Je suis celle qui, les pieds enracinés dans la terre, attend. Celle qui s’éparpille jusqu’au fin fond de vos yeux. Celle qui vous souffle dans les cheveux. Fille de feu, mélange d’eau et de terre de brume, je contemple. Enfermée dans des silences qui durent des cathédrales de râles. Je suis celle qui n’appartenait à personne, pas même à elle, celle qui collectionnait les solitudes comme des timbres à coller sur les lèvres. Maintenant, c’est moi la collectionneuse, celle qui a collé dans son cœur un autocollant marqué bonheur au marqueur, avec un prénom d’empereur. Colle forte, pour les moments de pluie, colle légère de sourire. Le reste, scotché dans ma mémoire amère et sucrée, confiture d’amitié assaisonnée de vent, trottoirs qui courent trop vite pour nos pas, et des rires qui glissent comme des mégères folles. Je suis celle qui rêve d’un cercle de femmes, d’une double touche noire blanche, d’un lac qui tressaille.

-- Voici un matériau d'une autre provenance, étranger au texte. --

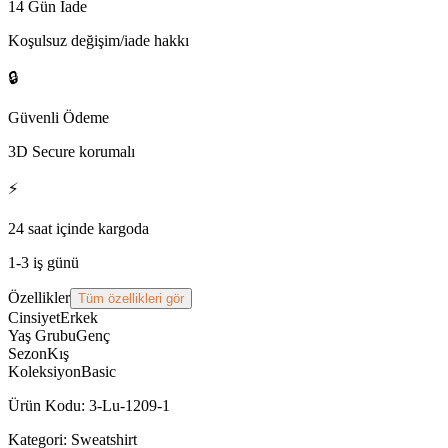
14 Gün İade
Koşulsuz değişim/iade hakkı
🔒
Güvenli Ödeme
3D Secure korumalı
⚡
24 saat içinde kargoda
1-3 iş günü
Özellikler
Tüm özellikleri gör
Cinsiyet
Erkek
Yaş Grubu
Genç
Sezon
Kış
Koleksiyon
Basic
Ürün Kodu
:
3-Lu-1209-1
Kategori:
Sweatshirt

Je suis l’eau qui coule le long de votre cou quand la pluie d’été se met à tomber, le chatouillis de l’herbe sous les pieds, la froideur d’une cascade, l’atmosphère des vitres ouvertes d’une voiture.
Je suis M… Se faisant la rousseur, se contemplant l’herbe des yeux, riant de sa blancheur de peau. J’ai les joues qui sont dragées, les courbes qui s’en mêlent. Je me vomis, je m’adule, j’électrifie ma peau, et je coule jour et nuit, redressant mes hanches pour mieux rebondir.

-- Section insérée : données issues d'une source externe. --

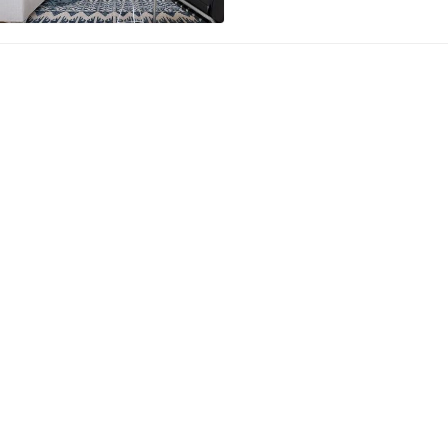
然的状态继续爱生活的积极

Si l’on vous demande qui je suis, dites un témoin. Une Morgane à la partie blanche qui se cache, une Viviane emmêlée dans ses roseaux, une dame de puits trop bavarde, une lavandière qui n’aime pas le goût du sang, une croqueuse qui empoisonne plutôt qu’elle endort. Je suis une Eve qui ne mange que des poires, une Sarah qui meurt jeune, une Dalila qui a des remords, une Bethsabée qui sanglote, une Judith qui collectionne les têtes dans sa tente, une Esther qui illumine, une Suzanne qui va au bain en maillot… Je suis femme-fille ,en fleur de cerisier, en pomme d’amour de fête foraine. Je suis le printemps de Botticeli, je suis une peinture de Moreau, je suis décousue par une couturière folle, enfilée sur un mannequin en bois patiné, grincée sur un parquet qui frotte, piétinée sur un carrelage qui glace, engloutie dans les grincements d’un lit. Je suis la dernière goutte de café le matin, le chocolat du soir, la fringale de quatre heures, l’odeur de pain dans la rue, le bruit des talons sur les pavés, le soleil le matin sur le visage, la lumière de la lune une nuit de printemps, une meule de foin roulée dans les champs. Je suis l’ombre de votre arbre, l’eau croupie du puits, la mousse sur les vieilles tombes, les miaulements des chats des cimetières, les plaintes des maisons la nuit.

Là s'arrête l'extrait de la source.